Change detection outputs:
..............................
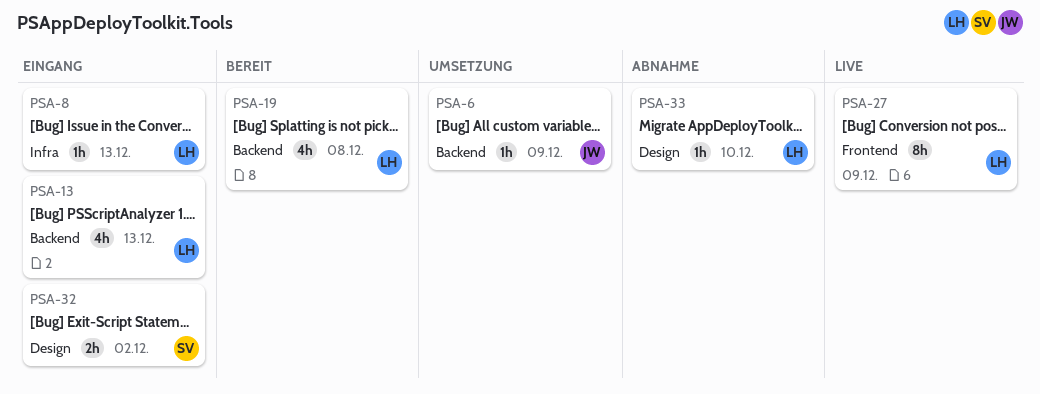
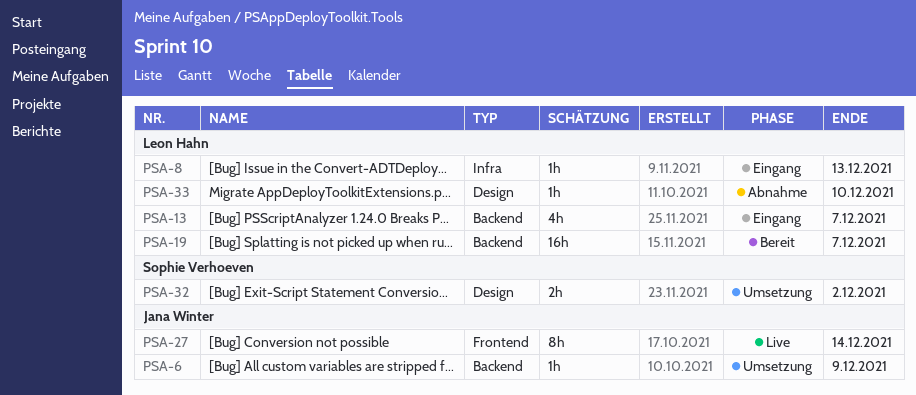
PSA-13, due: Dec 13 -> Dec 7
PSA-19, estimate: 4h -> 16h
PSA-19, due: Dec 8 -> Dec 7
PSA-27, owner: Leon Hahn -> Jana Winter
PSA-27, due: Dec 9 -> Dec 14
PSA-32, status: Eingang -> Umsetzung

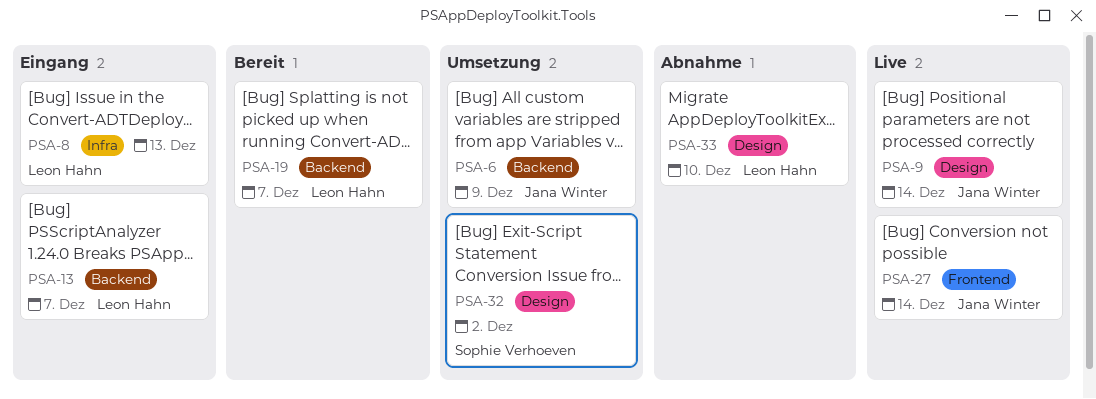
PSA-9: none -> present

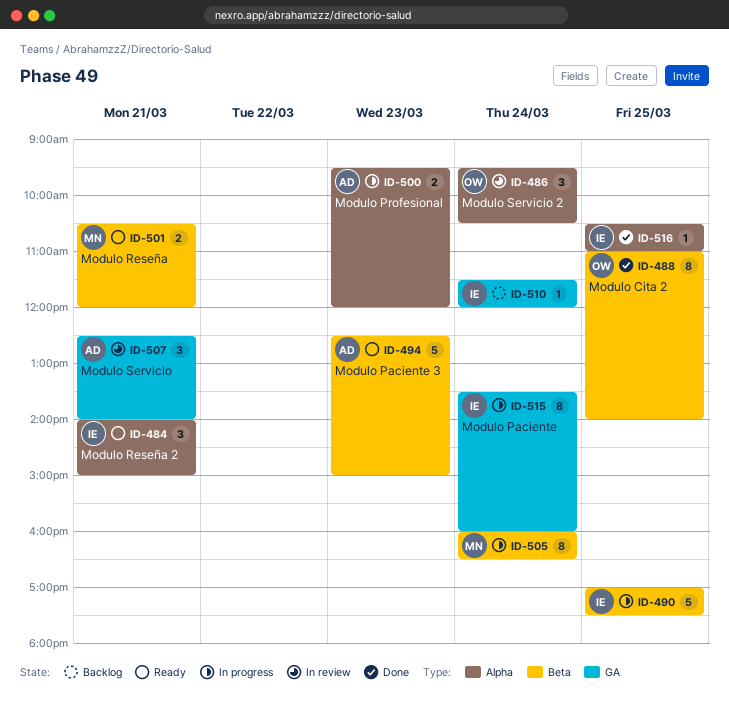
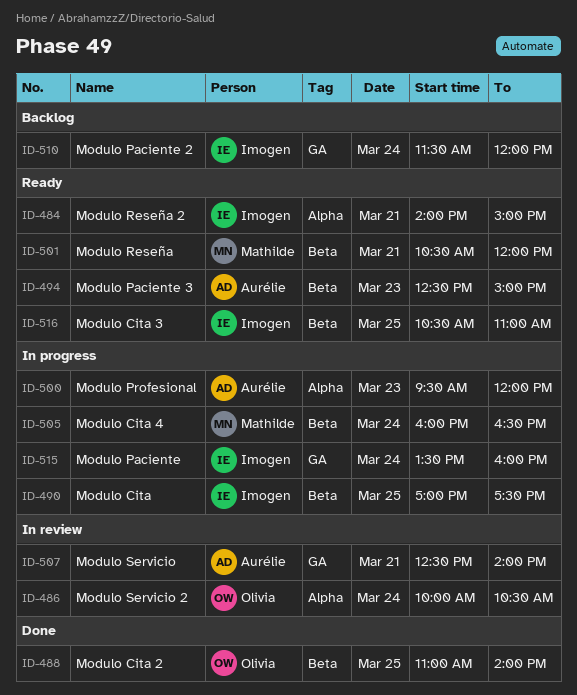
ID-486, begins: 09:30 -> 10:00
ID-516, status: Done -> Ready
ID-516, label: Alpha -> Beta

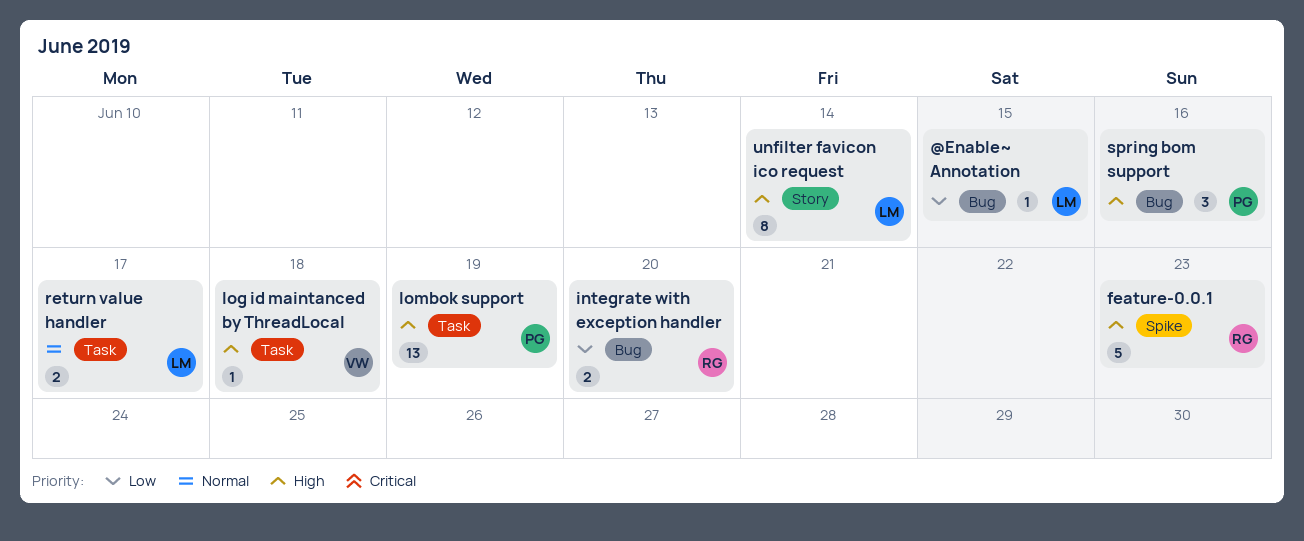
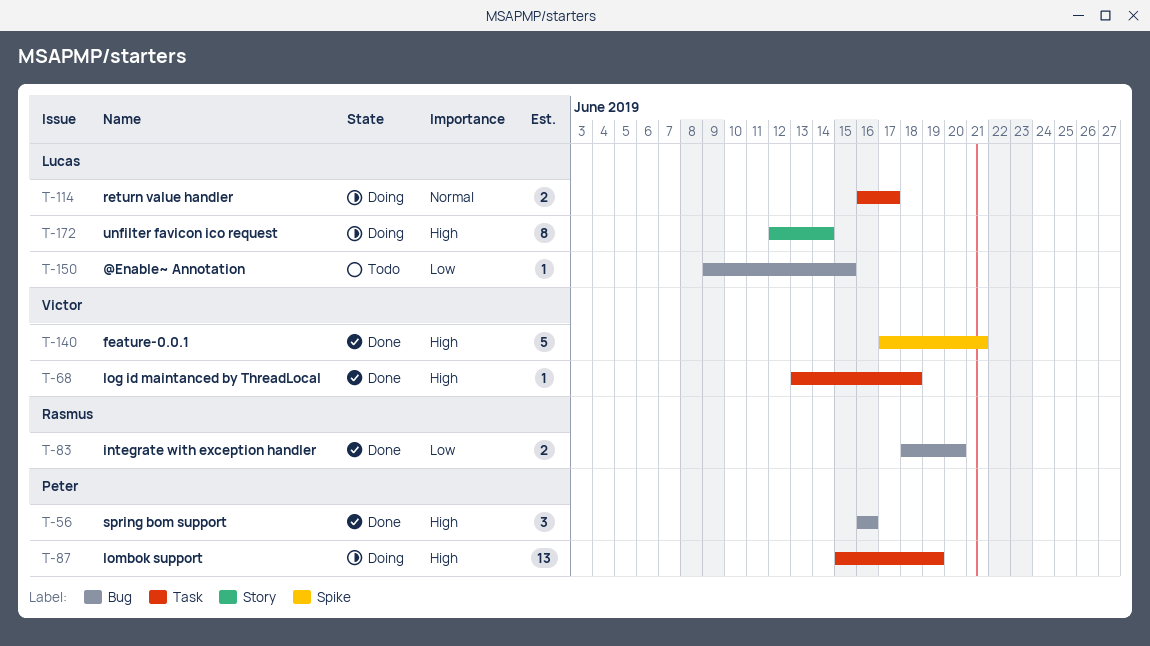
feature-0.0.1, owner: Rasmus -> Victor
feature-0.0.1, due: Jun 23 -> Jun 21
..............................
- Work to be completed: Using the entries above, work out how many lines contain the string "owner". Respond with that number alone.

- Answer for this exercise: 2